Task item
Quote the records exactly, starting at the first line and stopping after the line with "left elbow: (213, 214)"; skip the pictures.

Dataset excerpts
BEGIN
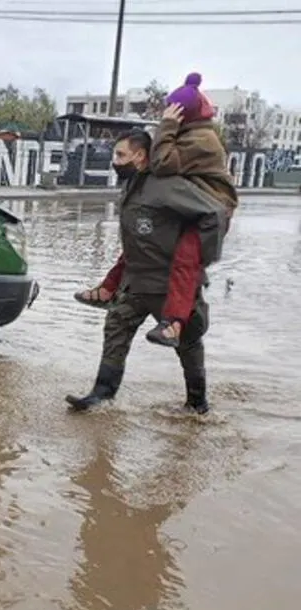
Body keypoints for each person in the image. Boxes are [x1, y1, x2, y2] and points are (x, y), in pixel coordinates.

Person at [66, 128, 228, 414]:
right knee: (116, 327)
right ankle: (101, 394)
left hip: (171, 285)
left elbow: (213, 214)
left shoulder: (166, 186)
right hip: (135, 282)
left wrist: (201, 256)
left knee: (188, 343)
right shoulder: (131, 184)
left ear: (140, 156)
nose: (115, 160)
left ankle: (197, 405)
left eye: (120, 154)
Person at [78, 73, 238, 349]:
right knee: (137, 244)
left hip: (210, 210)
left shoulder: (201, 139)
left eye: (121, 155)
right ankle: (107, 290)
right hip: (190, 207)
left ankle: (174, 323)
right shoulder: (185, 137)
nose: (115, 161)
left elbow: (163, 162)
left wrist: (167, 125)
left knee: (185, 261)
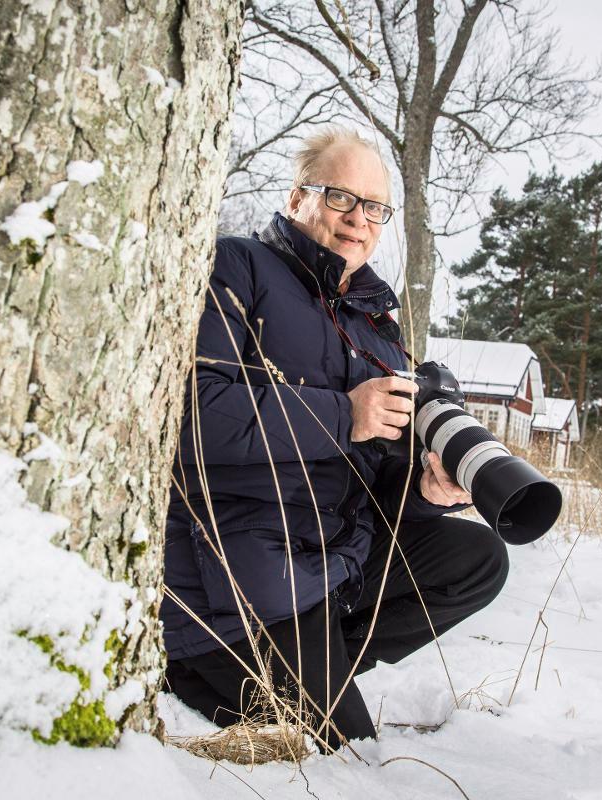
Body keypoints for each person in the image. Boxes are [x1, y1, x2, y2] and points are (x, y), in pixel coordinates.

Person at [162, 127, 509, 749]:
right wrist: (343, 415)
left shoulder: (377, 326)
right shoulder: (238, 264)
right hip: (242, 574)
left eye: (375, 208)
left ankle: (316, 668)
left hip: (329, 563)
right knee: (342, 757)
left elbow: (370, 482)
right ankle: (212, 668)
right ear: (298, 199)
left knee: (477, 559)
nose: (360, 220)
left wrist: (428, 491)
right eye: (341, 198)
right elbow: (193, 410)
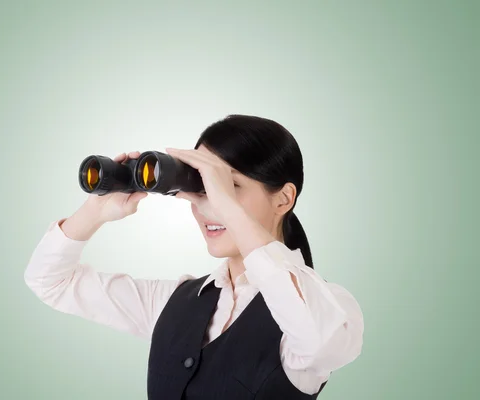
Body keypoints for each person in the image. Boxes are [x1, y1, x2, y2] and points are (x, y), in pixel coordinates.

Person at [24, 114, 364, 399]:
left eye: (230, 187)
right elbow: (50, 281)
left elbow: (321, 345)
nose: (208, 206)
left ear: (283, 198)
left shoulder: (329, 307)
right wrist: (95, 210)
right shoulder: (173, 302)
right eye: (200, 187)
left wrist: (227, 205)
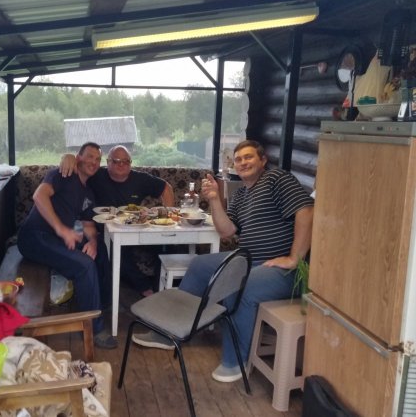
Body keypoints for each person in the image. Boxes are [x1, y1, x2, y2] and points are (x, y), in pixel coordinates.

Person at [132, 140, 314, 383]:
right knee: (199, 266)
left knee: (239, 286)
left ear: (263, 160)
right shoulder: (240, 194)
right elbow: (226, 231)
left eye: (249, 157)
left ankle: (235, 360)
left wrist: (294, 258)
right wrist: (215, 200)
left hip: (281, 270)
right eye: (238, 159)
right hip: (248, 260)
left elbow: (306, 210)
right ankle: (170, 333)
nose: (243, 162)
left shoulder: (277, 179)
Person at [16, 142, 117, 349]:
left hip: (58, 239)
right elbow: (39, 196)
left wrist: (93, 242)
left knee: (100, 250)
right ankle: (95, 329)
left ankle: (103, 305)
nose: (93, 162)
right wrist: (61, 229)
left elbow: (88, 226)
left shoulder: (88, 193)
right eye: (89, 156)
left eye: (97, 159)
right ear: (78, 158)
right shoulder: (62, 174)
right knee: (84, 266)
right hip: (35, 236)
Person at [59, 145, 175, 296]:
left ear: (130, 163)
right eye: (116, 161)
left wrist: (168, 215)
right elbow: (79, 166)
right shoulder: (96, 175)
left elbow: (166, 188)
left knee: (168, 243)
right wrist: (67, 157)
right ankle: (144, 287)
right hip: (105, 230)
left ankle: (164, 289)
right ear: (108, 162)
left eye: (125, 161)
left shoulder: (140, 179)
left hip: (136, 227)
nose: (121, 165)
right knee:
END
Written answer
Body keypoints for each person in the image. Boxes are [x1, y1, x2, y2] and points are (x, y), in pixel coordinates.

Person at [66, 128, 228, 414]:
right knee: (116, 327)
right ankle: (101, 394)
left hip: (171, 285)
left elbow: (213, 214)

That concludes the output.